Supplied material START

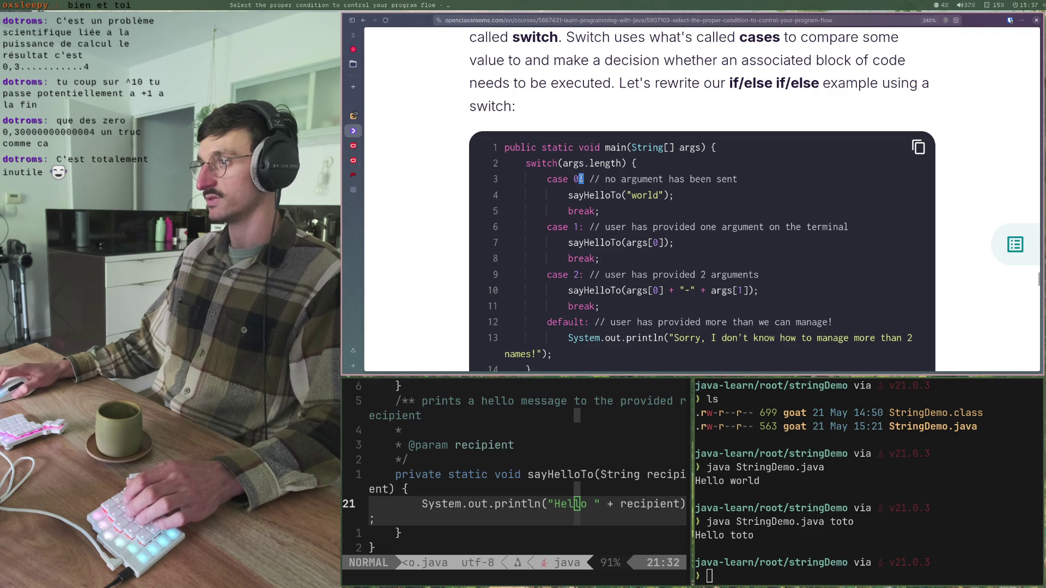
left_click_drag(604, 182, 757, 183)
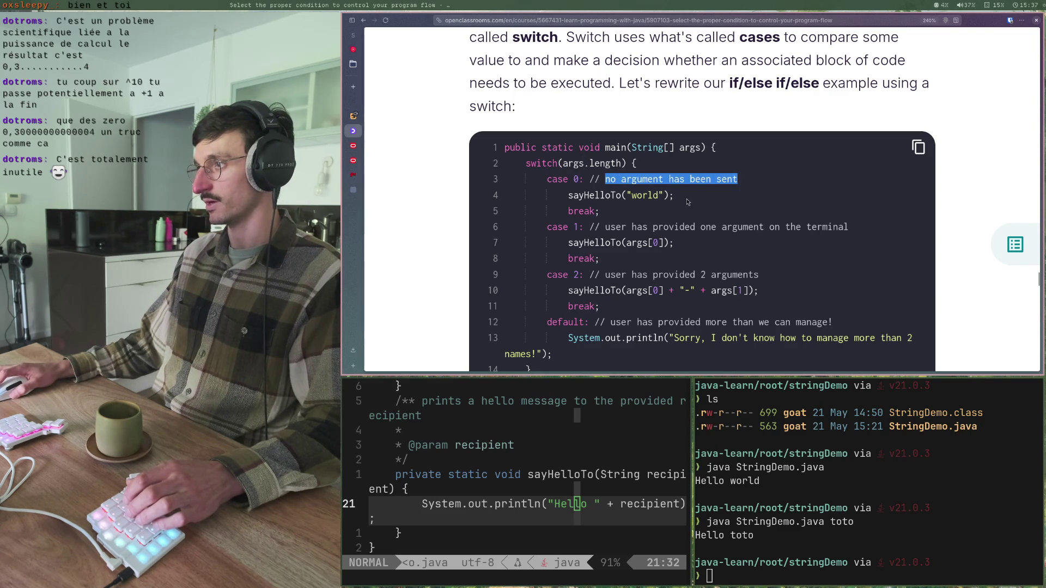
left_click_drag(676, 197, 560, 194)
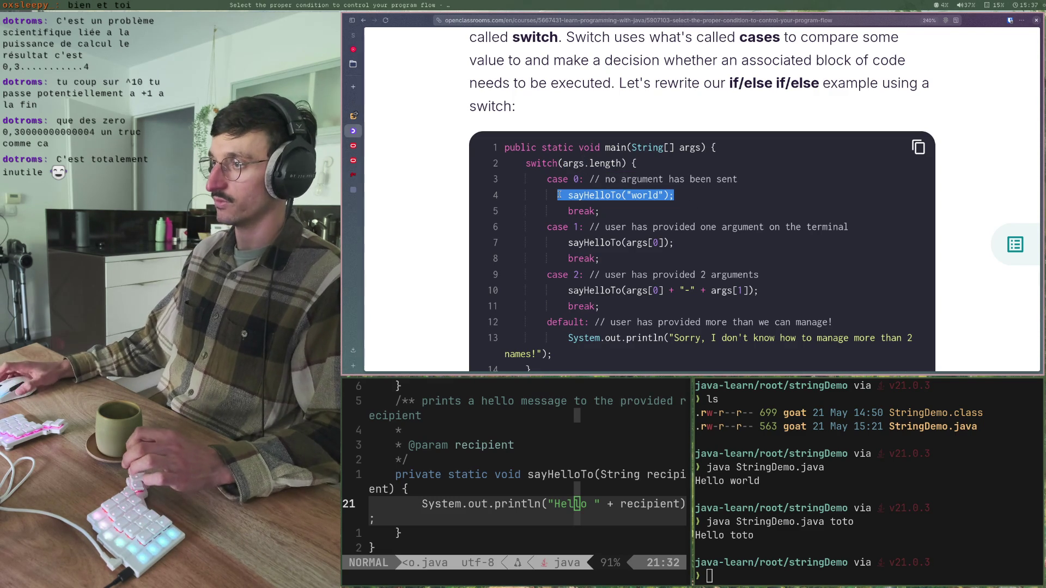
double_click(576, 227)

Supplied material END

Work required: Please output the data above exactly as given, omitting every picture.

Solution for this exercise:
left_click_drag(604, 182, 757, 183)
left_click_drag(676, 197, 560, 194)
double_click(576, 227)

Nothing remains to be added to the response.